--- INPUT DATA Enclosed Below ---

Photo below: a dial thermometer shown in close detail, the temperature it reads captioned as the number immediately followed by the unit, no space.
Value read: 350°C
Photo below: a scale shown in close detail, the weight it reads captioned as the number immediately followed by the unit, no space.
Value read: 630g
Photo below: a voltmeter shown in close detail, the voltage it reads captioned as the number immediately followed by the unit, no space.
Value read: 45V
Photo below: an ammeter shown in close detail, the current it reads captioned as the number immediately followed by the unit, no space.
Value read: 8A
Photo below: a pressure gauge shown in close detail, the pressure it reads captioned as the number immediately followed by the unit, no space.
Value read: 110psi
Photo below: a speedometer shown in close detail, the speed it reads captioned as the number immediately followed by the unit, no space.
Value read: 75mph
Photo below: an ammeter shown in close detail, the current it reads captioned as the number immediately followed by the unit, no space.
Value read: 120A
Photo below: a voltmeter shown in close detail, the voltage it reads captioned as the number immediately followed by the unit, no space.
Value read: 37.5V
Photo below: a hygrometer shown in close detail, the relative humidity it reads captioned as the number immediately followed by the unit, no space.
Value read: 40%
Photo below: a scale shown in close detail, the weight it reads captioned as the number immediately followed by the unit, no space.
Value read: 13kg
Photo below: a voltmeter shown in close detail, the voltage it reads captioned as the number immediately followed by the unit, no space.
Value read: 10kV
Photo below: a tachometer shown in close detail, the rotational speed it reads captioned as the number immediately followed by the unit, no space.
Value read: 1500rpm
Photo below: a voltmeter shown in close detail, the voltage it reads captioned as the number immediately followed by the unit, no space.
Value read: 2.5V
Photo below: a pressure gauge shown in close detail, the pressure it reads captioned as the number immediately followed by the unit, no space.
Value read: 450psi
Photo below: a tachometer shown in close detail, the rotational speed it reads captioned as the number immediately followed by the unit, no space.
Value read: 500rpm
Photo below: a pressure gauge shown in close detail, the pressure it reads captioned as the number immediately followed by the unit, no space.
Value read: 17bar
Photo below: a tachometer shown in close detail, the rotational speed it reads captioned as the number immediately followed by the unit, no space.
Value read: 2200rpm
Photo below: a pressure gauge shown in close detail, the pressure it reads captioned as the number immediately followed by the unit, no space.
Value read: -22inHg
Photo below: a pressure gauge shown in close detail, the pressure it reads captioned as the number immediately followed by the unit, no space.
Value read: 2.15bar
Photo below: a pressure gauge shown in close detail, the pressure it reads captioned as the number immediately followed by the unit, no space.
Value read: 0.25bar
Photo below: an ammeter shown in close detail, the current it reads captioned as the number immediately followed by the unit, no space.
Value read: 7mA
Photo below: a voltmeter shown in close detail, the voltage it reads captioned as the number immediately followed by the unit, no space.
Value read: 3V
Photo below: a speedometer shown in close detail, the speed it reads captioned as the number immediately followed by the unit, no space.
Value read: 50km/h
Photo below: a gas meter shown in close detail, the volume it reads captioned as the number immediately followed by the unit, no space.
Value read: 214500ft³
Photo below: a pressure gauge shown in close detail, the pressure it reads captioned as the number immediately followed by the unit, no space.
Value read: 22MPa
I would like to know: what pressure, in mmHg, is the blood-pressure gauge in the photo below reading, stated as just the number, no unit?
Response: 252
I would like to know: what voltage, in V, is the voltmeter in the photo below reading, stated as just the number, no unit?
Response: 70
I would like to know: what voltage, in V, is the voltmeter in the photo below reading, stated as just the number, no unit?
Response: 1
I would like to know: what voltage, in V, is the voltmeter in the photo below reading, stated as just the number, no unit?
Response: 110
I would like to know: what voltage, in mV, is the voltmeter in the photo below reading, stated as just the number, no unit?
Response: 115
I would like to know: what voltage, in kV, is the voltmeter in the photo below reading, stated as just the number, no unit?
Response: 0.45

--- End of Enclosed INPUT DATA ---

▶ **JOB**
Lay out every row above as a two-column CSV with the header text,answer. Give each row its own line, with the text and its answer each in a single quoted field and any line breaks replaced by spaces.

▶ **TASK RESULT**
text,answer
"Photo below: a dial thermometer shown in close detail, the temperature it reads captioned as the number immediately followed by the unit, no space. Value read:","350°C"
"Photo below: a scale shown in close detail, the weight it reads captioned as the number immediately followed by the unit, no space. Value read:","630g"
"Photo below: a voltmeter shown in close detail, the voltage it reads captioned as the number immediately followed by the unit, no space. Value read:","45V"
"Photo below: an ammeter shown in close detail, the current it reads captioned as the number immediately followed by the unit, no space. Value read:","8A"
"Photo below: a pressure gauge shown in close detail, the pressure it reads captioned as the number immediately followed by the unit, no space. Value read:","110psi"
"Photo below: a speedometer shown in close detail, the speed it reads captioned as the number immediately followed by the unit, no space. Value read:","75mph"
"Photo below: an ammeter shown in close detail, the current it reads captioned as the number immediately followed by the unit, no space. Value read:","120A"
"Photo below: a voltmeter shown in close detail, the voltage it reads captioned as the number immediately followed by the unit, no space. Value read:","37.5V"
"Photo below: a hygrometer shown in close detail, the relative humidity it reads captioned as the number immediately followed by the unit, no space. Value read:","40%"
"Photo below: a scale shown in close detail, the weight it reads captioned as the number immediately followed by the unit, no space. Value read:","13kg"
"Photo below: a voltmeter shown in close detail, the voltage it reads captioned as the number immediately followed by the unit, no space. Value read:","10kV"
"Photo below: a tachometer shown in close detail, the rotational speed it reads captioned as the number immediately followed by the unit, no space. Value read:","1500rpm"
"Photo below: a voltmeter shown in close detail, the voltage it reads captioned as the number immediately followed by the unit, no space. Value read:","2.5V"
"Photo below: a pressure gauge shown in close detail, the pressure it reads captioned as the number immediately followed by the unit, no space. Value read:","450psi"
"Photo below: a tachometer shown in close detail, the rotational speed it reads captioned as the number immediately followed by the unit, no space. Value read:","500rpm"
"Photo below: a pressure gauge shown in close detail, the pressure it reads captioned as the number immediately followed by the unit, no space. Value read:","17bar"
"Photo below: a tachometer shown in close detail, the rotational speed it reads captioned as the number immediately followed by the unit, no space. Value read:","2200rpm"
"Photo below: a pressure gauge shown in close detail, the pressure it reads captioned as the number immediately followed by the unit, no space. Value read:","-22inHg"
"Photo below: a pressure gauge shown in close detail, the pressure it reads captioned as the number immediately followed by the unit, no space. Value read:","2.15bar"
"Photo below: a pressure gauge shown in close detail, the pressure it reads captioned as the number immediately followed by the unit, no space. Value read:","0.25bar"
"Photo below: an ammeter shown in close detail, the current it reads captioned as the number immediately followed by the unit, no space. Value read:","7mA"
"Photo below: a voltmeter shown in close detail, the voltage it reads captioned as the number immediately followed by the unit, no space. Value read:","3V"
"Photo below: a speedometer shown in close detail, the speed it reads captioned as the number immediately followed by the unit, no space. Value read:","50km/h"
"Photo below: a gas meter shown in close detail, the volume it reads captioned as the number immediately followed by the unit, no space. Value read:","214500ft³"
"Photo below: a pressure gauge shown in close detail, the pressure it reads captioned as the number immediately followed by the unit, no space. Value read:","22MPa"
"I would like to know: what pressure, in mmHg, is the blood-pressure gauge in the photo below reading, stated as just the number, no unit? Response:","252"
"I would like to know: what voltage, in V, is the voltmeter in the photo below reading, stated as just the number, no unit? Response:","70"
"I would like to know: what voltage, in V, is the voltmeter in the photo below reading, stated as just the number, no unit? Response:","1"
"I would like to know: what voltage, in V, is the voltmeter in the photo below reading, stated as just the number, no unit? Response:","110"
"I would like to know: what voltage, in mV, is the voltmeter in the photo below reading, stated as just the number, no unit? Response:","115"
"I would like to know: what voltage, in kV, is the voltmeter in the photo below reading, stated as just the number, no unit? Response:","0.45"